• **SELECTED TEXT**
# HOWTO: Ratpoison basic configuration



## macondo (Nov 26, 2021)

HOWTO: Basic Ratpoison Configuration

This is a basic configuration, I haven't learned all the tricks to it but i do
know what works for me smile.

Ratpoison (rp) is not for everybody, eye-candy, icons, title/taskbar are absent. It's
all business, uses every pixel of space and uses 1 MB of RAM. Apps are maximized
by default. If you spend time comparing desktops with your buddies to see which is
prettier, stop reading, this is not for you.

Gamers, devs, and all sort of miscreants love rp.

#pkg ins -y  ratpoison  dmenu

BIND KEY
The way it works is: you press a 'bind' key plus another letter you
assign to a package you want to launch.

• **EXTRACTED RECORDS**
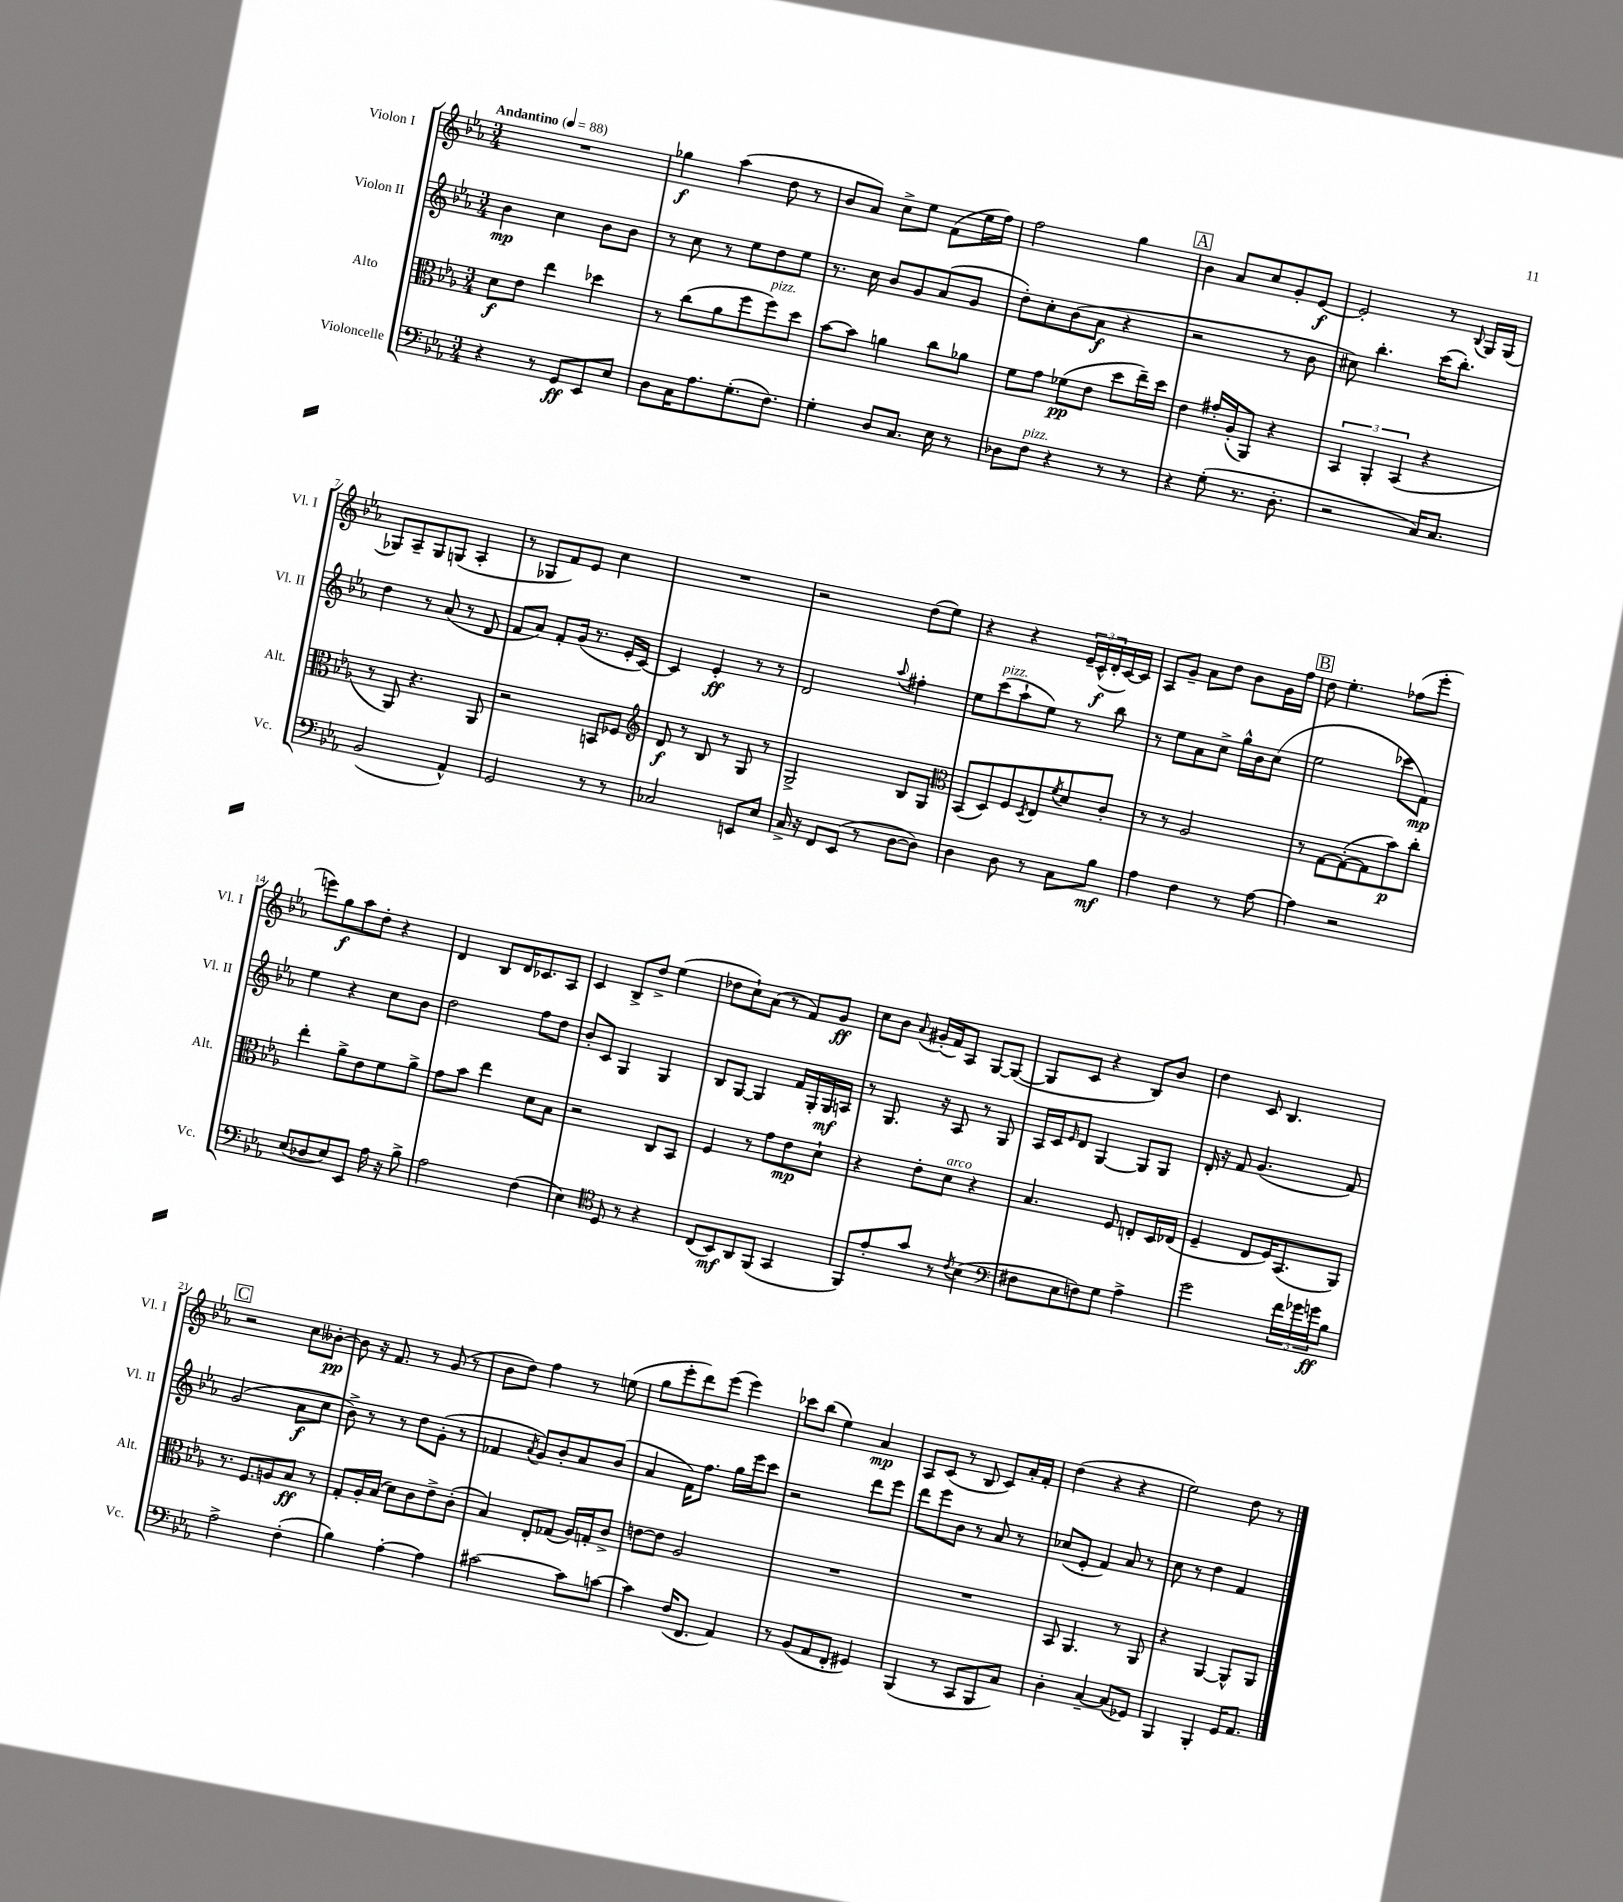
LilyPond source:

<<
\new StaffGroup <<
\new Staff = "s0" \with { instrumentName = "Violon I" shortInstrumentName = "Vl. I" } {
    \clef treble \key ees \major \numericTimeSignature \time 3/4 \tempo "Andantino" 4 = 88
    R2. |
    ges''4\f aes''4( d''8 r8 |
    bes'8 aes'8) c''8-> ees''8 f'8( ees''16 f''16) |
    f''2 g''4 |
    \mark \markup { \box "A" } bes'4 aes'8 c''8 g'8-. ees'8~\f |
    ees'2-. r8 \appoggiatura { bes8 } g16 g16( |
    ges8) aes8-- ges8 g8( aes4-. |
    r8 ges8 f'8) ees'8 c''4 |
    R2. |
    r2 d''8( ees''8) |
    r4 r4 \tuplet 3/2 { ees'16-- c'16-^\f( d'16-. } c'16~) c'16 |
    aes8 g'8-- aes'8 d''8 bes'8 g'16 f''16 |
    \mark \markup { \box "B" } d''8 ees''4.-. fes''8( ees'''8-. |
    e'''8) g''8\f aes''8 d''8-. r4 |
    d'4 bes8 d'16 ces'8. aes8 |
    c'4 bes8-> d''8-> ees''4( |
    des''8 c''8-!) aes'8( r8 f'8) g'8\ff |
    c''8 bes'8 \appoggiatura { aes'8 } gis'16-.( f'16) aes8 g8~ g8~( |
    g8 c'8 r4 bes8) bes'8 |
    d''4 c'8 bes4. |
    \mark \markup { \box "C" } r2 c''8 beses'8~-.\pp |
    beses'8 r16 f'8. r8 g'8( r8 |
    bes'8 d''8) f''4 r8 e''8( |
    g''8 ees'''8-. d'''8) ees'''8( ees'''4) |
    ces'''8 bes''8( ees''4) aes'4\mp |
    aes8 c'8( r8 bes8 c'8) aes'16-. f'16-. |
    d''4( r4 r4 |
    ees''2) d''8 r8 \bar "|." |
}
\new Staff = "s1" \with { instrumentName = "Violon II" shortInstrumentName = "Vl. II" } {
    \clef treble \key ees \major \numericTimeSignature \time 3/4
    bes'4\mp c''4 bes'8 bes'8 |
    r8 c''8 r8 ees''8 d''8 ees''8 |
    r8. c''16 bes'8 g'8 aes'8( g'8 |
    d''8-.) c''8-. bes'8( aes'8\f r4 |
    \mark \markup { \box "A" } r2 r8 bes'8 |
    cis''8) bes''4.-. c'''16( bes''8.-.) |
    d''4 r8 aes'8( r8 d'8 |
    f'8 aes'8) f'8-. g'16( r8. ees'16-. c'16~) |
    c'4 ees'4-.\ff r8 r8 |
    d'2 \appoggiatura { aes''8 } fis''4-. |
    ees''8 c'''8^\markup { \italic "pizz." }( aes''8-! ees''8) r8 bes''8 |
    r8 ees''8 aes'8 c''8-> g''16-^ bes'16 c''8( |
    \mark \markup { \box "B" } ees''2 ces'''8 f'8\mp) |
    ees''4 r4 c''8 bes'8 |
    d''2 f''8 d''8 |
    bes'8-. c'8 g4 g4 |
    bes8 g8~ g4 f'16 g16-. g16\mf a16 |
    r8 g8. r16 aes8 r8 g8 |
    aes16 c'16 \grace { ees'16 } d'8 g4~ g8 g8 |
    d'16-. r16 f'8 g'4.( f'8) |
    \mark \markup { \box "C" } g'2( aes'8\f c''8 |
    bes'8->) r8 r8 d''8 g'8-.( r8 |
    fes'4 \acciaccatura { aes'8 } g'8) bes'8-. aes'8 bes'8( |
    aes'4 f'16) f''8. g''16 ees'''16 c'''8 |
    r2 d'''8 ees'''8 |
    d'''8 ees'''8 bes'8 r8 aes'8 r8 |
    ces''8( ees'8-. f'4) aes'8 r8 |
    c''8 r8 d''4 f'4 \bar "|." |
}
\new Staff = "s2" \with { instrumentName = "Alto" shortInstrumentName = "Alt." } {
    \clef alto \key ees \major \numericTimeSignature \time 3/4
    d'8\f ees'8 ees''4 des''4 |
    r8 c''8( aes'8 f''8 f''8^\markup { \italic "pizz." }) d''8 |
    bes'8~ bes'8 a'4 c''8 aes'8 |
    f'8 g'8 fes'8\pp( ees'8 d''8 ees''16--) d''16 |
    \mark \markup { \box "A" } ees'4 gis'16-. aes16-.( aes,8) r4 |
    \tuplet 3/2 { bes,4 aes,4-. bes,4( } r4 |
    r8 aes,8) r4. aes,8 |
    r2 b,8 fes8 |
    \clef treble d'8\f r8 bes8 r8 g8 r8 |
    g2-> bes8 g8 |
    \clef alto bes,8( d8) f8 \acciaccatura { d8 } ees8 \acciaccatura { f'8 } d'8 c'8-. |
    r8 r8 aes2 |
    \mark \markup { \box "B" } r8 g8~ g8~-.( g8 bes'8\p) c''8-. |
    ees''4-. aes'8-> ees'8 f'8 aes'8-> |
    g'8 bes'8 ees''4 d'8 bes8 |
    r2 c8 bes,8 |
    f4 r8 g'8 ees'8\mp d'8-! |
    r4 ees'8-. d'8^\markup { \italic "arco" } r4 |
    bes4. f8 e8-. d16 ees16( |
    f4-- ees8 f16) bes,8.( aes,8) |
    \mark \markup { \box "C" } r8. f8. a8 bes8\ff r8 |
    g8-. aes16-. bes16( d'8) c'8 ees'8-> c'8-.( |
    bes4) ees8-. ges8( aes16) g16-. c'8-> |
    e'8~ e'8 aes2 |
    R2. |
    R2. |
    bes,8 aes,4. r8 aes,8 |
    r4 aes,4~ aes,8-^ aes,8 \bar "|." |
}
\new Staff = "s3" \with { instrumentName = "Violoncelle" shortInstrumentName = "Vc." } {
    \clef bass \key ees \major \numericTimeSignature \time 3/4
    r4 r8 g,8\ff ees,8 ees8 |
    d8 c16 aes8. g8.-.( f8.) |
    g4-. d8 c8. ees16 r8 |
    des8 f8^\markup { \italic "pizz." } r4 r8 r8 |
    \mark \markup { \box "A" } r4 g8-.( r8. d8.-. |
    r2 c16) c8. |
    bes,2( aes,4-^) |
    g,2 r8 r8 |
    ces2 e,8 ees8 |
    c16-> r16 f,8 ees,8( r8 d8~ d8) |
    d4 d8 r8 c8 bes8\mf |
    aes4 f4 r8 aes8~ |
    \mark \markup { \box "B" } aes4 r2 |
    ees8( des8 ees8) ees,8 aes16 r16 bes8-> |
    aes2 f4( |
    ees4) \clef tenor d8 r8 r4 |
    c8( bes,8\mf) aes,8 f,8( g,4 |
    f,8) ees'8-. g'8 r8 \acciaccatura { c'8 } bes4( |
    \clef bass fis8 ees8 f8) g8 aes4-> |
    g'2 \tuplet 3/2 { f'16 ges'16 g'16\ff } bes8 |
    \mark \markup { \box "C" } aes2-> f4-.( |
    bes4) aes4~-. aes4 |
    cis'2~ cis'8 c'8~ |
    c'4 f16( f,8. aes,4) |
    r8 bes,8( aes,8 f,8-. gis,4) |
    bes,,4( r8 c,8 bes,,8 c8) |
    d4-. c4~-- c8( ges,8) |
    bes,,4 bes,,4-. g,16 aes,8. \bar "|." |
}
>>
>>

• **EXERCISE TASK**
Reproduce the passage of the Ratpoison configuration guide starting at "HOWTO: Basic Ratpoison" and ending at "miscreants love rp.".

• **RESPONSE FOR THIS EXERCISE**
HOWTO: Basic Ratpoison Configuration

This is a basic configuration, I haven't learned all the tricks to it but i do
know what works for me smile.

Ratpoison (rp) is not for everybody, eye-candy, icons, title/taskbar are absent. It's
all business, uses every pixel of space and uses 1 MB of RAM. Apps are maximized
by default. If you spend time comparing desktops with your buddies to see which is
prettier, stop reading, this is not for you.

Gamers, devs, and all sort of miscreants love rp.